# order of elements

• Feb 27th 2007, 07:18 PM
jenjen
order of elements
thank you so much in advance.

question: what is the order of 3^20(mod 31). Do I use the thm : suppose [a] has order e in z/mz then [a]^d has order e l (d,e) ?

I tried, but it doesn't seem to work corrrectly for me...:(

And also this problem,

find all units in Z/200Z. Do i have to test each number such as 1,3, 7, 9,..to 199? or is there a formula I can use.
• Feb 27th 2007, 07:32 PM
ThePerfectHacker
Quote:

Originally Posted by jenjen
question: what is the order of 3^20(mod 31). Do I use .

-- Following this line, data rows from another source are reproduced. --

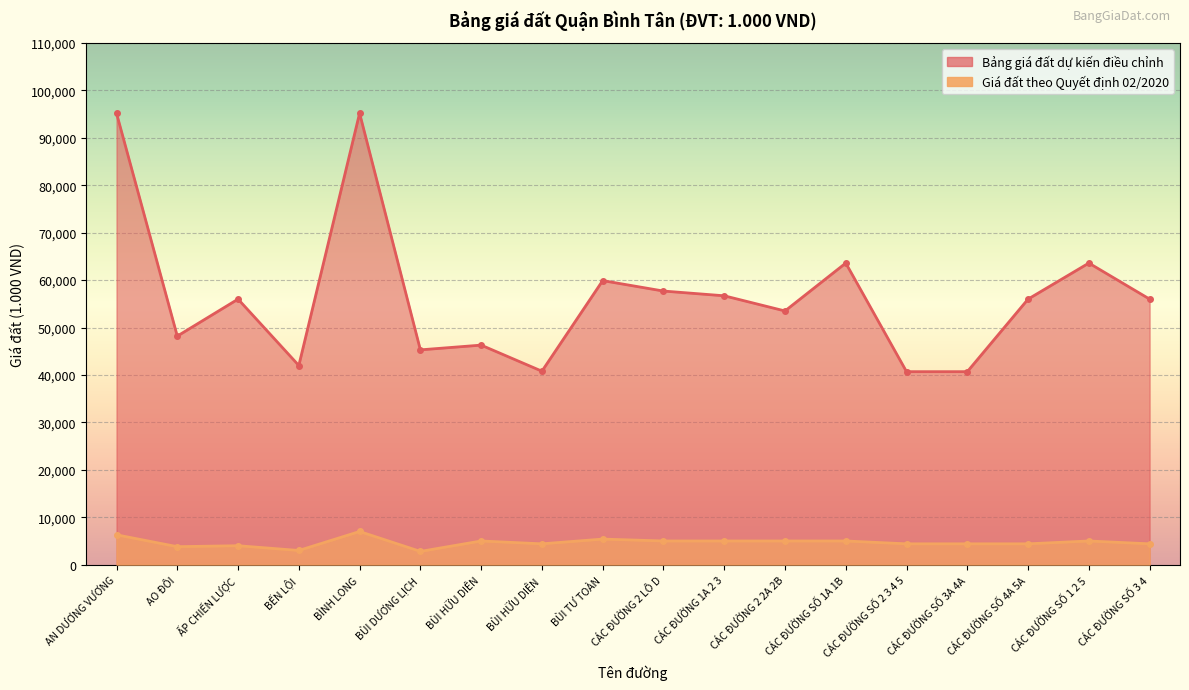

At how many categories does at least one series exceed 79475?

2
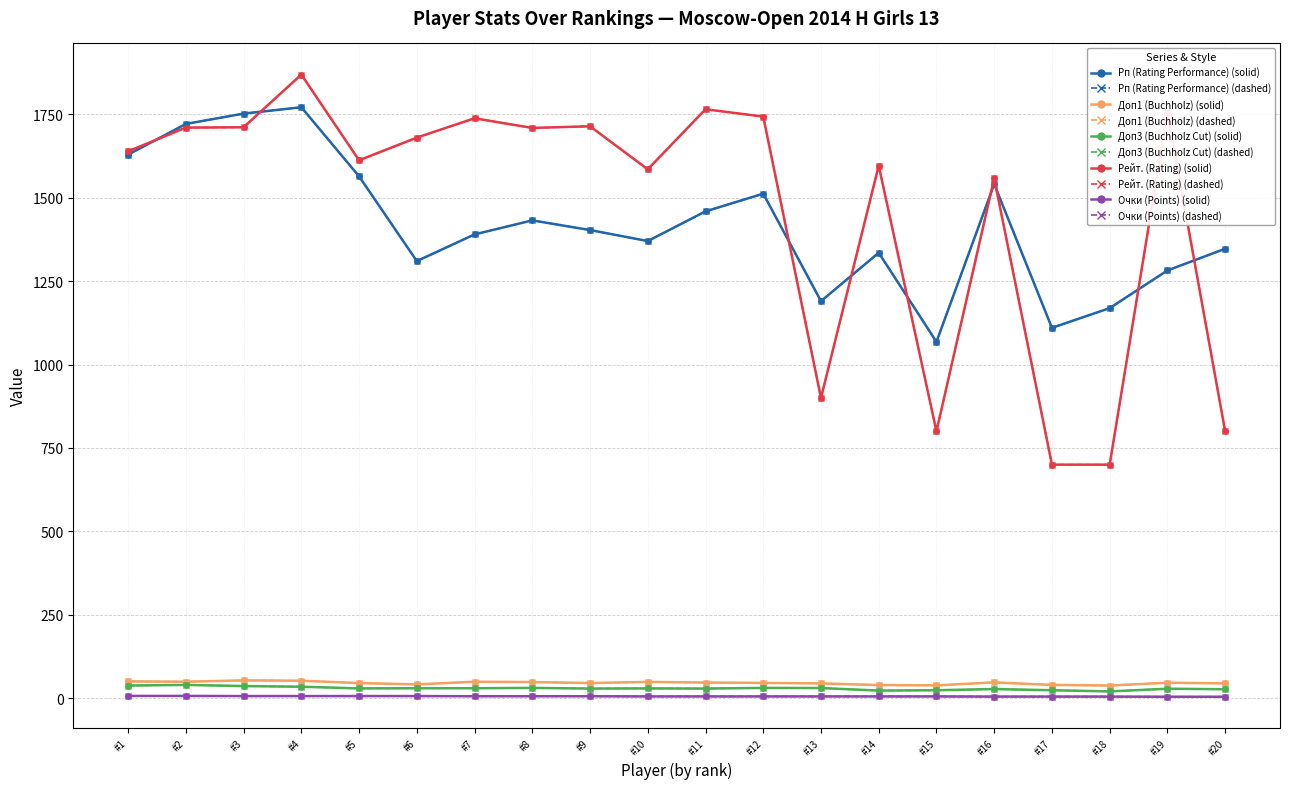

Is this an area chart (filled region under the line)?

No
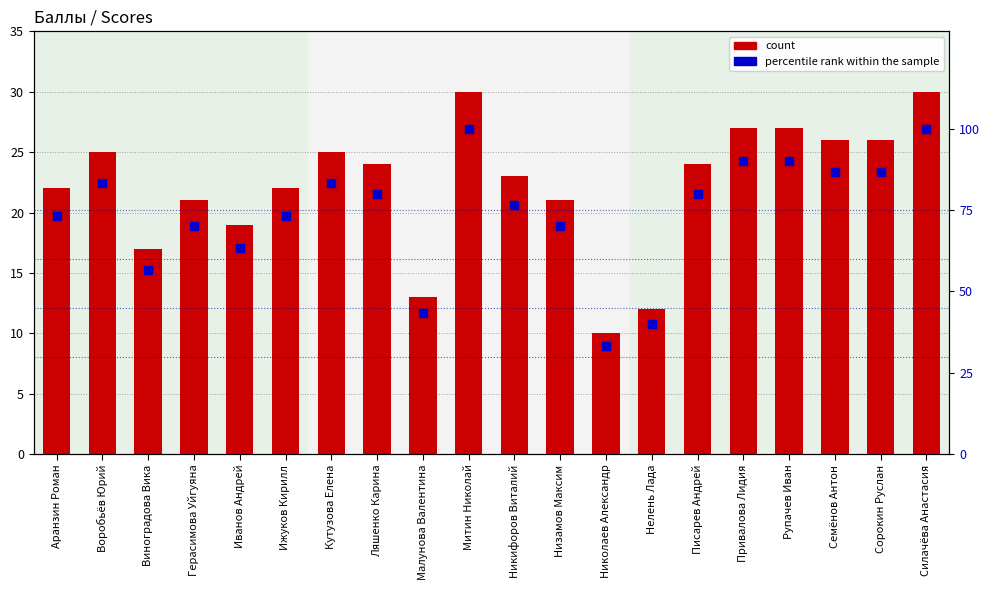

At which category is the sum across all series the highest?

Митин Николай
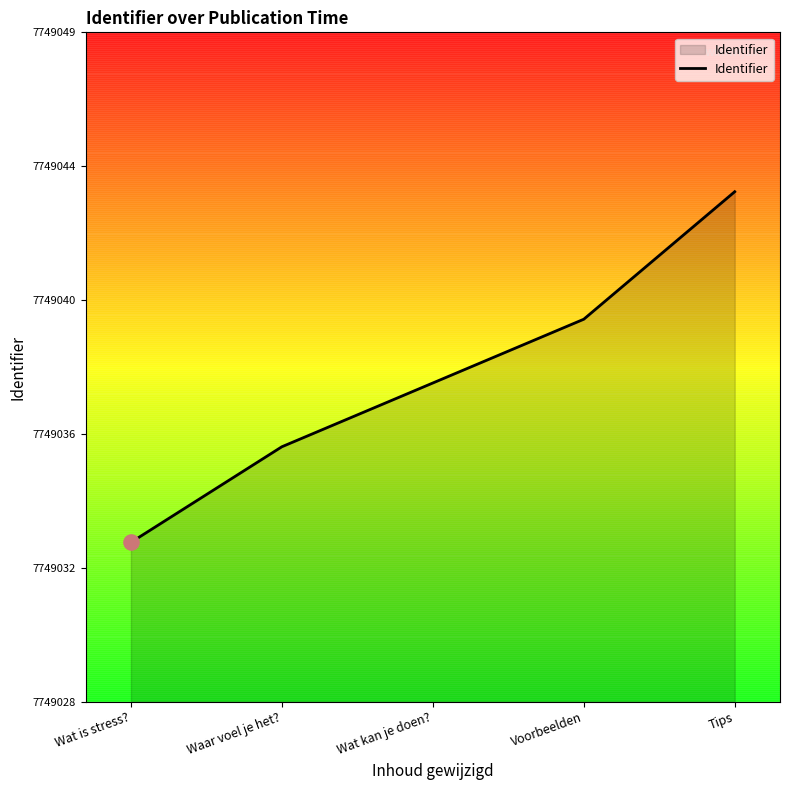

Which has a higher value, Wat is stress? or Voorbeelden?

Voorbeelden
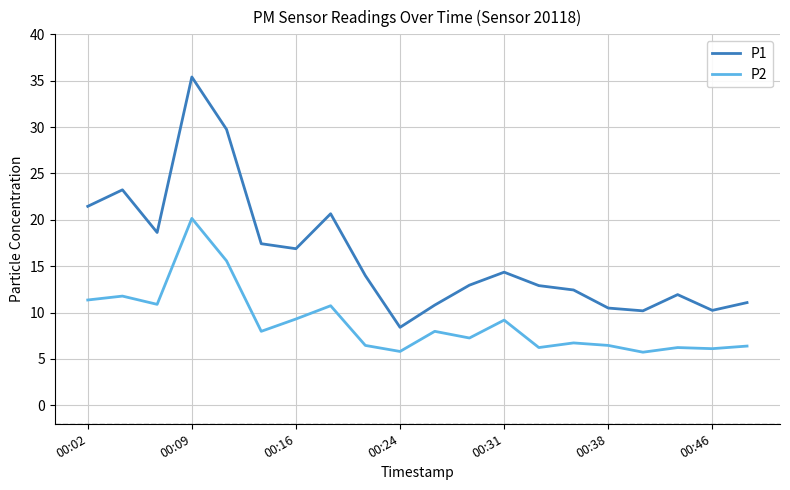

What is the minimum value shown in the chart?

5.7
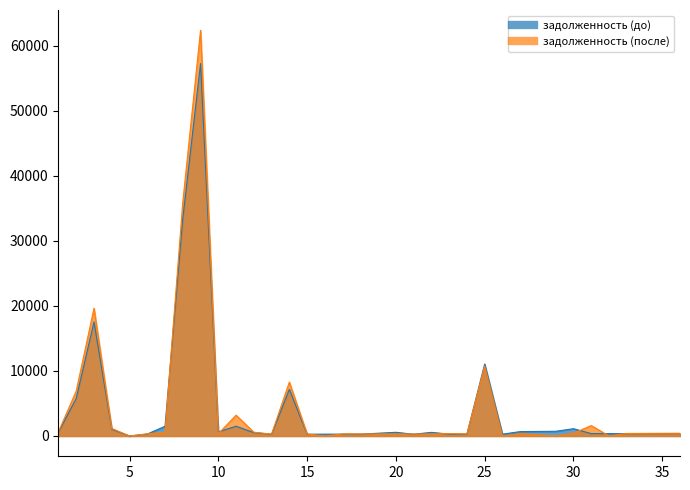

At which label does задолженность (до) reach its minimum?

5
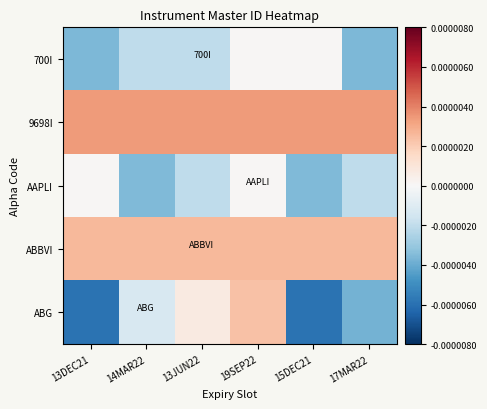

Rank the series at 19SEP22 from lowest to highest value.

700I, AAPLI, ABG, ABBVI, 9698I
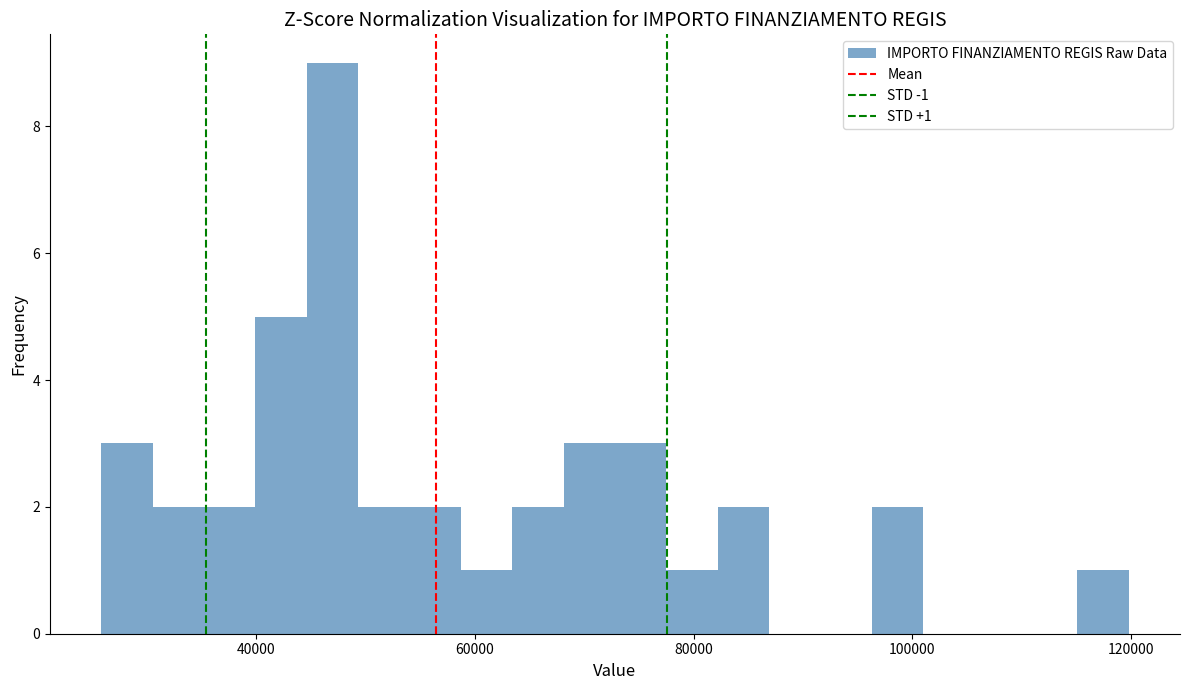

Around what value on the x-axis is the tallest bar? Give the approximate position of its centre, as read against the axis.

46000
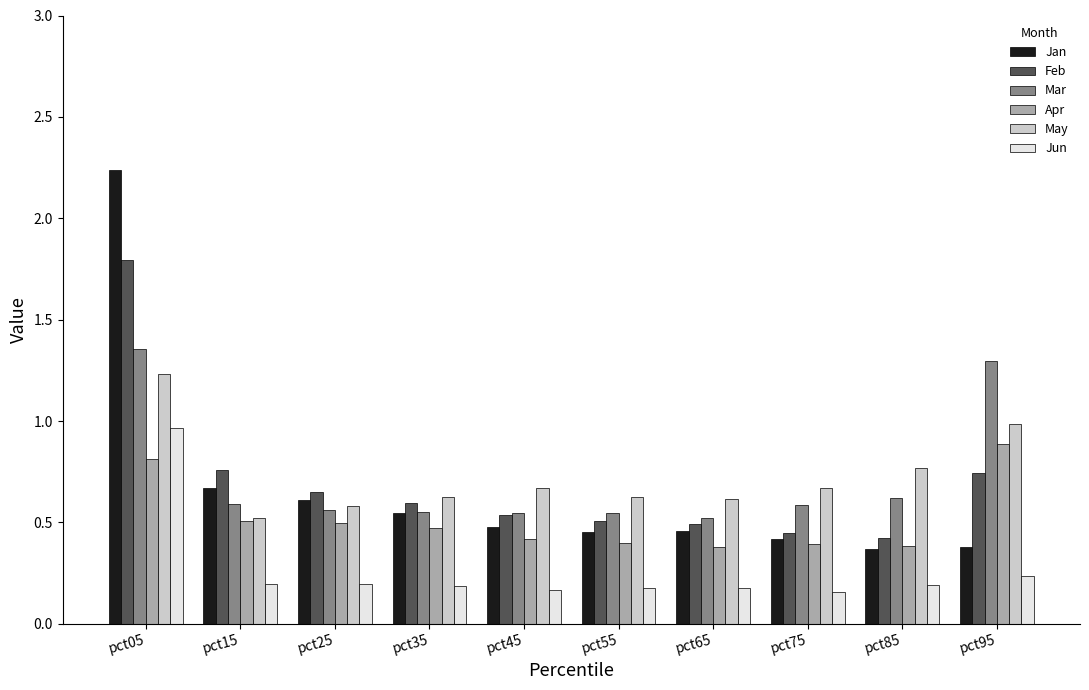

True or false: Feb has a value of 1.1 at pct25.

False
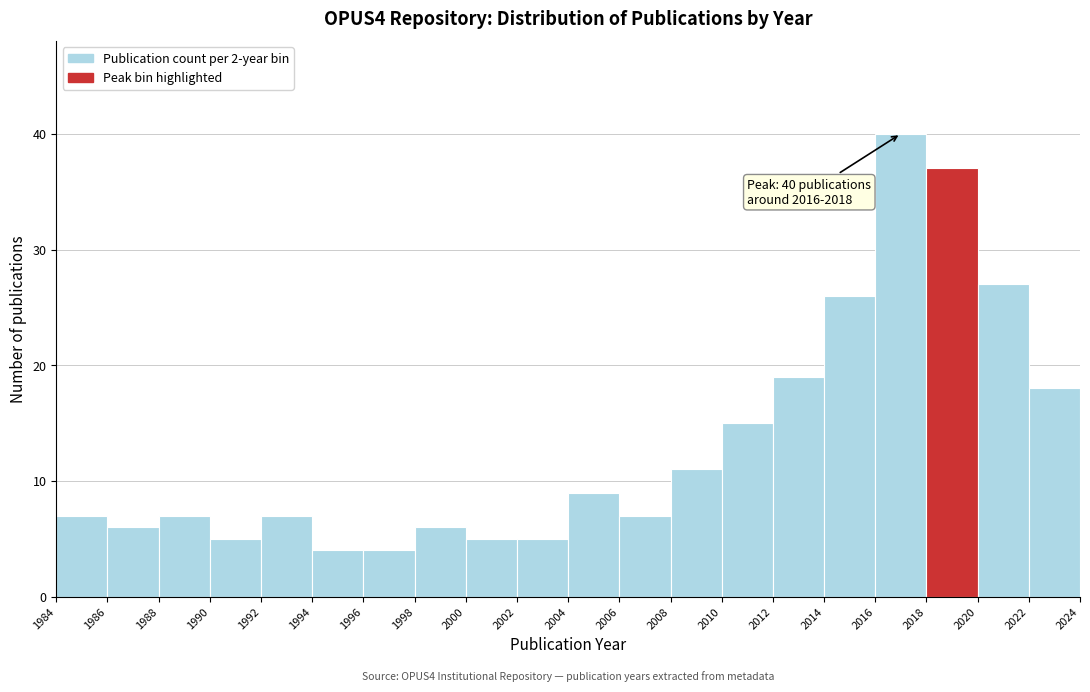

Over which range of the x-axis is the bar tallest?

2016 to 2018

Not sure what you are asking for.
I think you are asking for the index (or order) of 3 modulo 31?
Or are you asking for the order (or index) of 3^20=3486784401 modulo 31?

Quote:

find all units in Z/200Z
Consider the ring Z_{200}.
What are its units?
Answer, those are the numbers such that gcd(n,200)=1.
Meaning the numbers relatively prime to it.
• Feb 27th 2007, 07:47 PM
jenjen
I am not really sure. Oh I am sorry, I think that question follows from the question

1: the order for 3 (mod 31) is 30. and then from there, what is the order of 3^20 (mod 31)?
• Feb 27th 2007, 07:56 PM
ThePerfectHacker
Let n>1.

Theorem Let the order of a modulo n is k for relatively prime a to n. Then the order of a^m is n/d where d=gcd(n,m).

Note, gcd(21,30)=1.
Hence, it has the same order.